Logan Roy (Brian Cox) may be impossible to please, but there’s one person he trusts above all others: his security guard and fixer, Colin (Scott Nicholson). Colin has been indispensable to the Roy family since Succession’s first season, a Renaissance man whose duties have escalated from distributing NDAs to cleaning up vehicular manslaughter and, recently, removing an invisible cat hallucinated by his boss. Colin does it all with resolved and sometimes unsettling stoicism: “He’s loyal to a fault to do what Logan needs done,” Nicholson tells Vulture.
In “Chiantishire,” the penultimate episode of Succession’s third season, Logan seems at the top of his game, unfazed by troubling developments in Waystar-Royco’s leviathan acquisition of tech company GoJo as he strolls through the Tuscan gardens playing host to his ex-wife’s wedding festivities. When Kendall (Jeremy Strong) emerges from the immaculate shrubbery for a confrontation, Colin — as always — is hot on his heels, his signature Bluetooth earpiece reminding viewers of the invisible network of connections scaffolding Logan’s power. Though Colin keeps his cards close to his chest, Nicholson elaborated on his character’s key relationships within the Roy family tree and Colin’s welcome comedic turn this season.
Colin has very few lines of dialogue, so when he speaks it’s always impactful. What is Colin saying with his silences?
He’s always there; he’s always watching. I don’t want to say he’s “lurking” in the background, but he has a support group of people he can glean information from to report back to Logan at any given moment. I think Colin has to be omnipresent. He’s an interesting character because he doesn’t need to speak all the time. He carries the weight of Logan.
You share some tense scenes with Kendall. Colin holds a certain amount of power over him because he led the cleanup of the vehicular manslaughter in the season-one finale. How do you interpret Colin’s relationship with Kendall?
That goes back. I think Colin has been around the family for a good many years, could be 20 years, and that’s why Logan trusts him so much.
My backstory for Colin is that he’s military police when he was picked up by Logan. He has seen the shenanigans Kendall and the other children have been involved in. The way Colin speaks to Kendall — he’s very wary of him. He has potentially fixed a lot of issues for the children over the years, as well as for Logan. He doesn’t want to overplay his hand and be taken down because of what Kendall or one of the siblings has done.
In the first episode of season two, there’s a very taut scene with Kendall where Colin explains the logistical details of the cleanup. What is the atmosphere shooting scenes like this?

____________

**EXERCISE PROMPT**
Quote the stretch of the Succession interview from "My backstory for" through "siblings has done.".

**INFORMATION PROVIDED**
____________

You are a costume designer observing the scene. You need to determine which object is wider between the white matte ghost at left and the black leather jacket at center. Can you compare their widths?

____________

**EXERCISE RESPONSE**
My backstory for Colin is that he’s military police when he was picked up by Logan. He has seen the shenanigans Kendall and the other children have been involved in. The way Colin speaks to Kendall — he’s very wary of him. He has potentially fixed a lot of issues for the children over the years, as well as for Logan. He doesn’t want to overplay his hand and be taken down because of what Kendall or one of the siblings has done.